____ EXERCISE MATERIAL
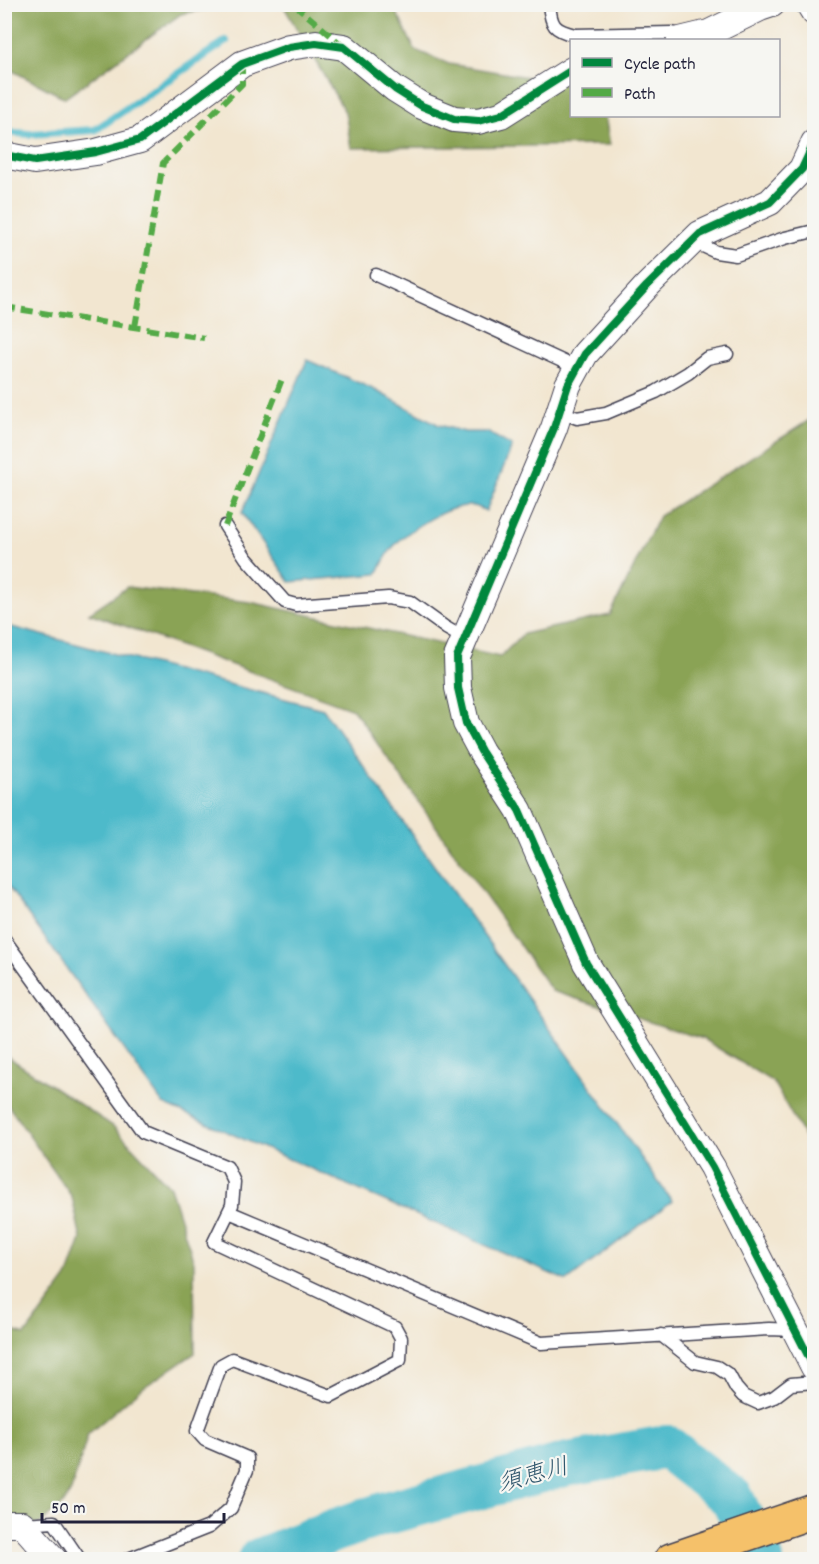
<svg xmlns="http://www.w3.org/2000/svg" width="819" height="1564" font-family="Dekko,'Klee One',sans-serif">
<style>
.forest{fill:#8aa354;stroke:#566248;stroke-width:1.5}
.water{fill:#4ebaca;stroke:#386e82;stroke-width:1.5}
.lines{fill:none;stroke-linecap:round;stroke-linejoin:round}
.stream{stroke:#4ebaca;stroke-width:8}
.river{stroke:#4ebaca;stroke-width:44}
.service-casing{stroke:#413f51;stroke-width:15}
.minor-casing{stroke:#413f51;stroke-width:28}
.primary-casing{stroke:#413f51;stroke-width:36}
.service{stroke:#fff;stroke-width:12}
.minor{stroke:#fff;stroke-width:26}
.primary{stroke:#f5c16b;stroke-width:33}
.quiet{stroke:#53aa46;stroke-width:6;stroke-dasharray:12 6;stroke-linecap:butt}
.cycleway-casing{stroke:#f6f6f2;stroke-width:11}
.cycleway{stroke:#00873e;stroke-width:8}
.labels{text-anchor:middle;stroke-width:4.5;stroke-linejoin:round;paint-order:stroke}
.water-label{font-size:24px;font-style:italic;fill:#31576d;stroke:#f6f6f2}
</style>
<rect width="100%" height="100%" fill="#f6f6f2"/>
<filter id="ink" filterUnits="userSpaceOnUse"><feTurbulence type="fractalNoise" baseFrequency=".0167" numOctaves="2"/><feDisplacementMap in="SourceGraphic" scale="12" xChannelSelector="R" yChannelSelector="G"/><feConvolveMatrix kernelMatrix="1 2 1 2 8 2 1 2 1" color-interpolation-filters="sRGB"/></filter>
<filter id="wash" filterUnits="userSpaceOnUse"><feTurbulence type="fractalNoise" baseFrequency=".008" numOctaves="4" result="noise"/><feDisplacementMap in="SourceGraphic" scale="24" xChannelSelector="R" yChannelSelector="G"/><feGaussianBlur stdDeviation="1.35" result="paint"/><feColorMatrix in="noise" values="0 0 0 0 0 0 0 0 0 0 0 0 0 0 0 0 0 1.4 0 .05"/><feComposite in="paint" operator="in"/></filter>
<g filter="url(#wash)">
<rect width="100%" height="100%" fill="#f2e6d0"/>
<!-- forest -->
<path class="forest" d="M4,5L5,4L228,5L181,14L65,98L5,67Z
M283,5H393L415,50L449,64L571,84L572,116H605L610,145L351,148L345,112Z
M814,417V1154L773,1082L703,1039L552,991L353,709L89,613L127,587L250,602L500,657L523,634L610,615L659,516Z
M5,1055L113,1126L170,1187L194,1262L195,1353L141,1389L88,1434L71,1491L64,1503L40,1524H5L4,1328L25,1335L67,1278L81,1239L72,1197L5,1101Z"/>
<!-- water -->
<path class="water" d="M307,360L373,389L439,425L465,432H487L512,446L486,511C482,509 477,506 473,506C450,504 409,529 394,546C387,553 382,565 377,574L290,582L242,513Z
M4,625L323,709L672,1201L567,1281L163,1104L5,882Z"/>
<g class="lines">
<!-- stream -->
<path class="stream" d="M4,132L29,134L95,130L226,41"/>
<!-- river -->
<path class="river" d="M259,1560L336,1530L383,1514L568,1464L667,1447L732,1498L762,1560"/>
</g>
</g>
<g filter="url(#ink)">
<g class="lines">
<defs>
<path id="service" d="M549,4C551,26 554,30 575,35L672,33L684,36
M692,241L716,252L736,255L785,238L814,231
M376,275L577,368
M559,411L577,418L606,413L656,392L688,373L707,358L727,354
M225,526L246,558L285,602L296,605L388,598L410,602L446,628L465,639
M4,939L143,1132L227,1167L234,1182L232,1205L214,1242L395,1327L401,1338L400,1360L331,1396L232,1359L221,1365L197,1431L205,1440L247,1458V1470L231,1508L209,1527L126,1560
M229,1212L541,1343L769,1329L795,1330
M661,1335L695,1362L717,1367L729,1375L736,1388L743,1396L758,1403L774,1397L791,1384L814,1382
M23,1524L54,1522L80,1560"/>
<path id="minor" d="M809,4L814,12
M680,40L709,33L760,8L772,4
M814,143L802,169L770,202L700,234L647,286L585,354L568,385L554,428L457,657L458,688L466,723L481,751L519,810L586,963L712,1167L814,1367
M4,155L35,161L96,152L140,140L242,64L289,47L316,43L344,47L395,89L422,106L454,119L478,121L501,115L572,70
M4,1524H22L54,1560"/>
<path id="primary" d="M671,1560L814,1511"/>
</defs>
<!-- service casing -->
<use href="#service" class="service-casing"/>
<!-- minor casing -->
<use href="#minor" class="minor-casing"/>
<!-- primary casing -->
<use href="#primary" class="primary-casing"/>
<!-- service -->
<use href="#service" class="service"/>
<!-- minor -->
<use href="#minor" class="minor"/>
<!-- primary -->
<use href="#primary" class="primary"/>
<!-- quiet -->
<path class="quiet" d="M294,4L342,45
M4,307L204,338
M135,327L163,163L242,84V64
M225,526L282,379
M680,1557L682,1560"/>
<defs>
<path id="cycleway" d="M814,143L802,169L770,202L700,234L647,286L585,354L568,385L554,428L457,657L458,688L466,723L481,751L519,810L586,963L712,1167L814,1367
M4,155L35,161L96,152L140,140L242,64L289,47L316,43L344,47L395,89L422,106L454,119L478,121L501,115L572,70"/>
</defs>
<!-- cycleway casing -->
<use href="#cycleway" class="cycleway-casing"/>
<!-- cycleway -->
<use href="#cycleway" class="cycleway"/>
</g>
</g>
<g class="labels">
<!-- water labels -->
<g class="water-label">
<text transform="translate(533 1474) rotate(-15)" y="8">須恵川</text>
</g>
</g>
<!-- margin -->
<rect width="819" height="1564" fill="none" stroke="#f6f6f2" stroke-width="24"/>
<!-- legend -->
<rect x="570" y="39" width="210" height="78" fill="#f6f6f2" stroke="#a1a1a9" stroke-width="1.5"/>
<rect x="582" y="58" width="30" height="9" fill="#00873e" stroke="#a1a1a9" stroke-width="1.5"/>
<text x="624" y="69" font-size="18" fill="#22223b">Cycle path</text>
<rect x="582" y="88" width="30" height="9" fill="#53aa46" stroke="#a1a1a9" stroke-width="1.5"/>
<text x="624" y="99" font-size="18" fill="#22223b">Path</text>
<!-- scale -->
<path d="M42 1513v9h182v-9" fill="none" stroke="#22223b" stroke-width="3"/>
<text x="51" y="1513" font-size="18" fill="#22223b" stroke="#f6f6f2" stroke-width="4.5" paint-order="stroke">50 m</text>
</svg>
________
**WHAT IS BEING ASKED:**
Reproduce the records exactly, images excluded.

**SOLUTION TO THE PROBLEM:**
<svg xmlns="http://www.w3.org/2000/svg" width="819" height="1564" font-family="Dekko,'Klee One',sans-serif">
<style>
.forest{fill:#8aa354;stroke:#566248;stroke-width:1.5}
.water{fill:#4ebaca;stroke:#386e82;stroke-width:1.5}
.lines{fill:none;stroke-linecap:round;stroke-linejoin:round}
.stream{stroke:#4ebaca;stroke-width:8}
.river{stroke:#4ebaca;stroke-width:44}
.service-casing{stroke:#413f51;stroke-width:15}
.minor-casing{stroke:#413f51;stroke-width:28}
.primary-casing{stroke:#413f51;stroke-width:36}
.service{stroke:#fff;stroke-width:12}
.minor{stroke:#fff;stroke-width:26}
.primary{stroke:#f5c16b;stroke-width:33}
.quiet{stroke:#53aa46;stroke-width:6;stroke-dasharray:12 6;stroke-linecap:butt}
.cycleway-casing{stroke:#f6f6f2;stroke-width:11}
.cycleway{stroke:#00873e;stroke-width:8}
.labels{text-anchor:middle;stroke-width:4.5;stroke-linejoin:round;paint-order:stroke}
.water-label{font-size:24px;font-style:italic;fill:#31576d;stroke:#f6f6f2}
</style>
<rect width="100%" height="100%" fill="#f6f6f2"/>
<filter id="ink" filterUnits="userSpaceOnUse"><feTurbulence type="fractalNoise" baseFrequency=".0167" numOctaves="2"/><feDisplacementMap in="SourceGraphic" scale="12" xChannelSelector="R" yChannelSelector="G"/><feConvolveMatrix kernelMatrix="1 2 1 2 8 2 1 2 1" color-interpolation-filters="sRGB"/></filter>
<filter id="wash" filterUnits="userSpaceOnUse"><feTurbulence type="fractalNoise" baseFrequency=".008" numOctaves="4" result="noise"/><feDisplacementMap in="SourceGraphic" scale="24" xChannelSelector="R" yChannelSelector="G"/><feGaussianBlur stdDeviation="1.35" result="paint"/><feColorMatrix in="noise" values="0 0 0 0 0 0 0 0 0 0 0 0 0 0 0 0 0 1.4 0 .05"/><feComposite in="paint" operator="in"/></filter>
<g filter="url(#wash)">
<rect width="100%" height="100%" fill="#f2e6d0"/>
<!-- forest -->
<path class="forest" d="M4,5L5,4L228,5L181,14L65,98L5,67Z
M283,5H393L415,50L449,64L571,84L572,116H605L610,145L351,148L345,112Z
M814,417V1154L773,1082L703,1039L552,991L353,709L89,613L127,587L250,602L500,657L523,634L610,615L659,516Z
M5,1055L113,1126L170,1187L194,1262L195,1353L141,1389L88,1434L71,1491L64,1503L40,1524H5L4,1328L25,1335L67,1278L81,1239L72,1197L5,1101Z"/>
<!-- water -->
<path class="water" d="M307,360L373,389L439,425L465,432H487L512,446L486,511C482,509 477,506 473,506C450,504 409,529 394,546C387,553 382,565 377,574L290,582L242,513Z
M4,625L323,709L672,1201L567,1281L163,1104L5,882Z"/>
<g class="lines">
<!-- stream -->
<path class="stream" d="M4,132L29,134L95,130L226,41"/>
<!-- river -->
<path class="river" d="M259,1560L336,1530L383,1514L568,1464L667,1447L732,1498L762,1560"/>
</g>
</g>
<g filter="url(#ink)">
<g class="lines">
<defs>
<path id="service" d="M549,4C551,26 554,30 575,35L672,33L684,36
M692,241L716,252L736,255L785,238L814,231
M376,275L577,368
M559,411L577,418L606,413L656,392L688,373L707,358L727,354
M225,526L246,558L285,602L296,605L388,598L410,602L446,628L465,639
M4,939L143,1132L227,1167L234,1182L232,1205L214,1242L395,1327L401,1338L400,1360L331,1396L232,1359L221,1365L197,1431L205,1440L247,1458V1470L231,1508L209,1527L126,1560
M229,1212L541,1343L769,1329L795,1330
M661,1335L695,1362L717,1367L729,1375L736,1388L743,1396L758,1403L774,1397L791,1384L814,1382
M23,1524L54,1522L80,1560"/>
<path id="minor" d="M809,4L814,12
M680,40L709,33L760,8L772,4
M814,143L802,169L770,202L700,234L647,286L585,354L568,385L554,428L457,657L458,688L466,723L481,751L519,810L586,963L712,1167L814,1367
M4,155L35,161L96,152L140,140L242,64L289,47L316,43L344,47L395,89L422,106L454,119L478,121L501,115L572,70
M4,1524H22L54,1560"/>
<path id="primary" d="M671,1560L814,1511"/>
</defs>
<!-- service casing -->
<use href="#service" class="service-casing"/>
<!-- minor casing -->
<use href="#minor" class="minor-casing"/>
<!-- primary casing -->
<use href="#primary" class="primary-casing"/>
<!-- service -->
<use href="#service" class="service"/>
<!-- minor -->
<use href="#minor" class="minor"/>
<!-- primary -->
<use href="#primary" class="primary"/>
<!-- quiet -->
<path class="quiet" d="M294,4L342,45
M4,307L204,338
M135,327L163,163L242,84V64
M225,526L282,379
M680,1557L682,1560"/>
<defs>
<path id="cycleway" d="M814,143L802,169L770,202L700,234L647,286L585,354L568,385L554,428L457,657L458,688L466,723L481,751L519,810L586,963L712,1167L814,1367
M4,155L35,161L96,152L140,140L242,64L289,47L316,43L344,47L395,89L422,106L454,119L478,121L501,115L572,70"/>
</defs>
<!-- cycleway casing -->
<use href="#cycleway" class="cycleway-casing"/>
<!-- cycleway -->
<use href="#cycleway" class="cycleway"/>
</g>
</g>
<g class="labels">
<!-- water labels -->
<g class="water-label">
<text transform="translate(533 1474) rotate(-15)" y="8">須恵川</text>
</g>
</g>
<!-- margin -->
<rect width="819" height="1564" fill="none" stroke="#f6f6f2" stroke-width="24"/>
<!-- legend -->
<rect x="570" y="39" width="210" height="78" fill="#f6f6f2" stroke="#a1a1a9" stroke-width="1.5"/>
<rect x="582" y="58" width="30" height="9" fill="#00873e" stroke="#a1a1a9" stroke-width="1.5"/>
<text x="624" y="69" font-size="18" fill="#22223b">Cycle path</text>
<rect x="582" y="88" width="30" height="9" fill="#53aa46" stroke="#a1a1a9" stroke-width="1.5"/>
<text x="624" y="99" font-size="18" fill="#22223b">Path</text>
<!-- scale -->
<path d="M42 1513v9h182v-9" fill="none" stroke="#22223b" stroke-width="3"/>
<text x="51" y="1513" font-size="18" fill="#22223b" stroke="#f6f6f2" stroke-width="4.5" paint-order="stroke">50 m</text>
</svg>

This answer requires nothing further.